[Your goal]
Print each record below precisely, with every picture left out of the copy.

+++ Information

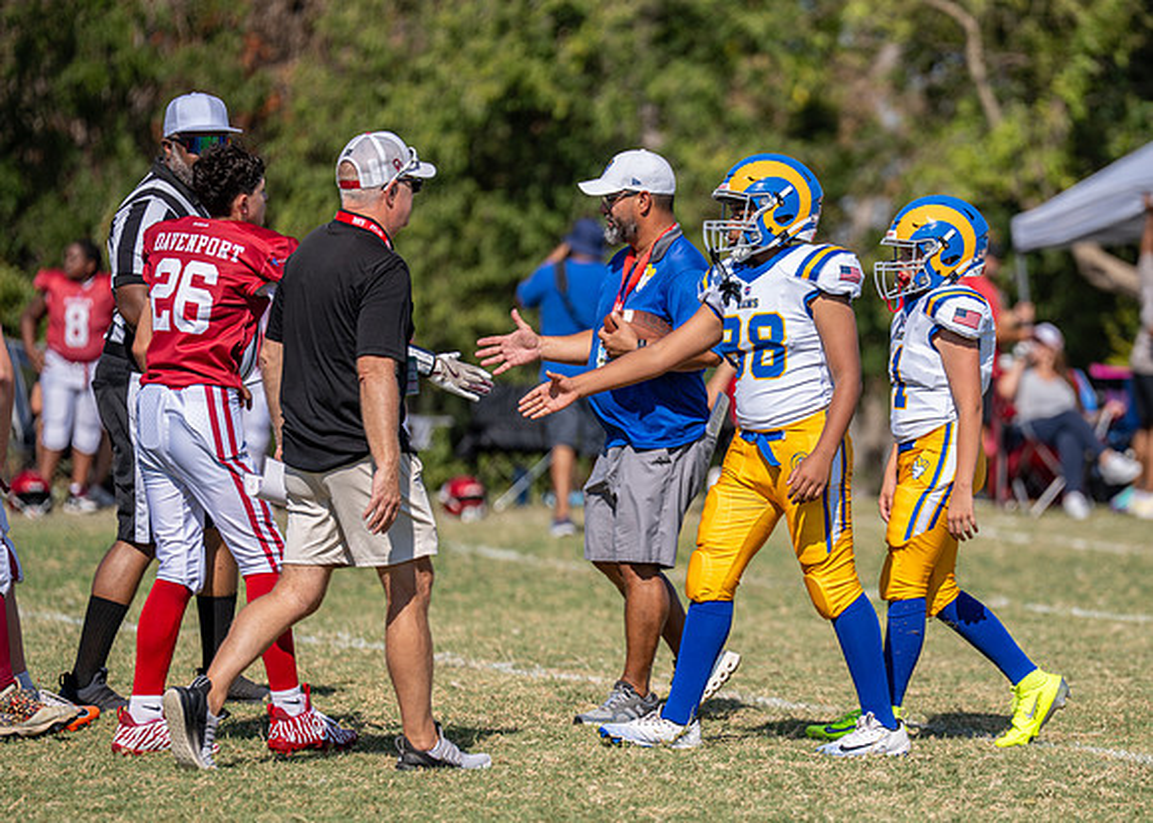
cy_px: 459
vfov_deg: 5.4
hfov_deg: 7.5
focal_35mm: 268
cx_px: 790
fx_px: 8775
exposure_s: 1/2500
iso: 100
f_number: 2.8
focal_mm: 200
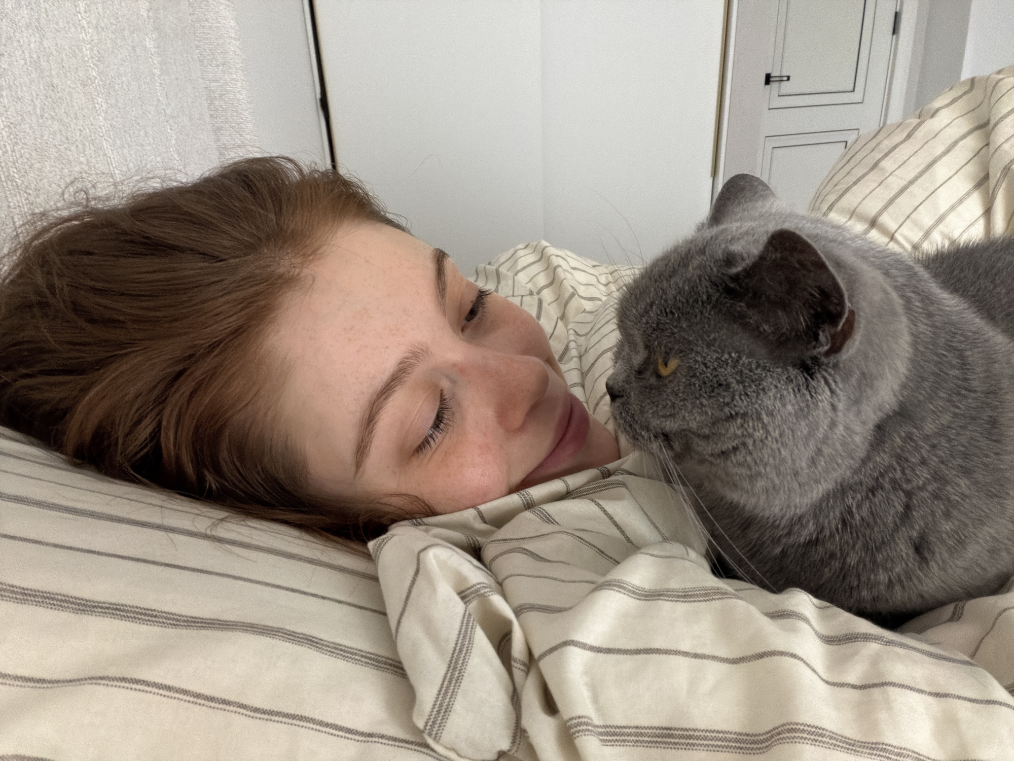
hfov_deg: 73.9
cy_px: 380
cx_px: 507
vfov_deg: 58.9
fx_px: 674
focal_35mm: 23
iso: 320
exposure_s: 1/53
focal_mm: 2.71
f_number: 1.9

++++++

[Result of the task]
cy_px: 459
vfov_deg: 5.4
hfov_deg: 7.5
focal_35mm: 268
cx_px: 790
fx_px: 8775
exposure_s: 1/2500
iso: 100
f_number: 2.8
focal_mm: 200
hfov_deg: 73.9
cy_px: 380
cx_px: 507
vfov_deg: 58.9
fx_px: 674
focal_35mm: 23
iso: 320
exposure_s: 1/53
focal_mm: 2.71
f_number: 1.9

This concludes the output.